## [Testo]

▽

Finalmente ci vediamo, ho sentito parlare un bel po’ di voi in giro, e partiamo solidi, dalle basi: come nasce A Better Mistake?

ABM nasce da me e un socio, tra uno spiccato interesse per l’arte e la moda, con la convinzione che la creatività sia un approccio alle cose e agli altri, che sia sempre condivisione. Come dire, non si tratta di lavorare nella torre d’avorio, ma di lavorare e creare parlando, nutrirsi di discussioni e trovare continuamente nuovi input. Tutto ABM ruota attorno a questo principio, e se ti guardi intorno lo capisci da subito, perché tutto questo è proiettato nello spazio: aperto, con la porta in vetro che imposta un dialogo visivo e concettuale, ed è pensato come una casa, una piazza, in cui tutti possono entrare anche per fare solo due parole, con cucina, salotto, pensa che lo showroom doveva essere una sala prove. Insomma, siamo gente che ama circondarsi di persone, possiamo dire che siamo veramente “social” purché un brand digitale, native digitals, senza negozi fisici. Insomma, l’individuo, la persona, è al centro tanto del nostro lavoro quanto del nostro immaginario. Pensa che il primo progetto che abbiamo fatto era una serie di ritratti intitolata We Humans, assieme a Guido Borso.

△

## [Record forniti]

▽

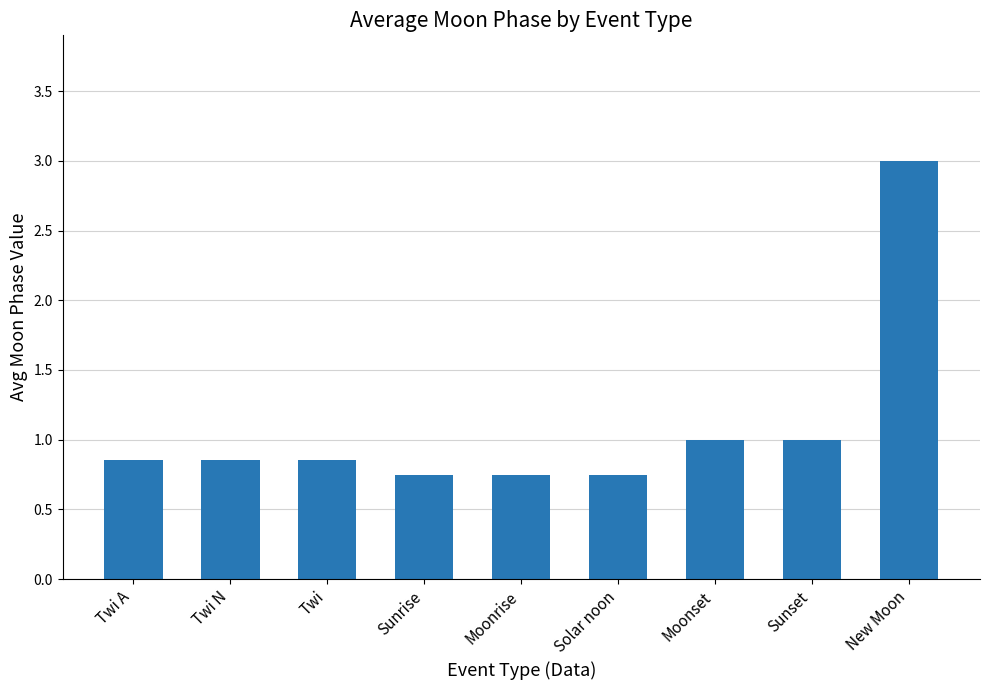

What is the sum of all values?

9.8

△
▽

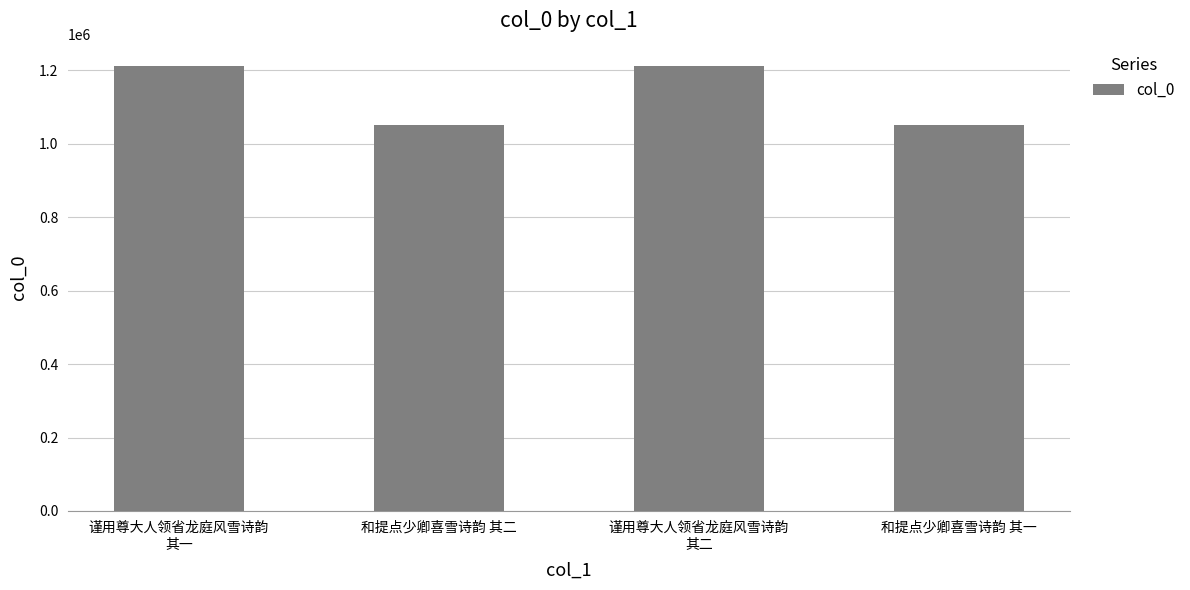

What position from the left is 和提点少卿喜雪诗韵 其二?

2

△

## [Consegna]
Risponda alle seguenti domande sul testo relativo ad A Better Mistake:
1. Di quale materiale è la porta dello spazio?
2. Che cosa doveva essere inizialmente lo showroom?
3. Come si intitolava il primo progetto realizzato e insieme a chi è stato fatto?
Si basi esclusivamente sul testo per rispondere.

## [Soluzione proposta]
1. Di vetro.
2. Una sala prove.
3. We Humans, una serie di ritratti realizzata insieme a Guido Borso.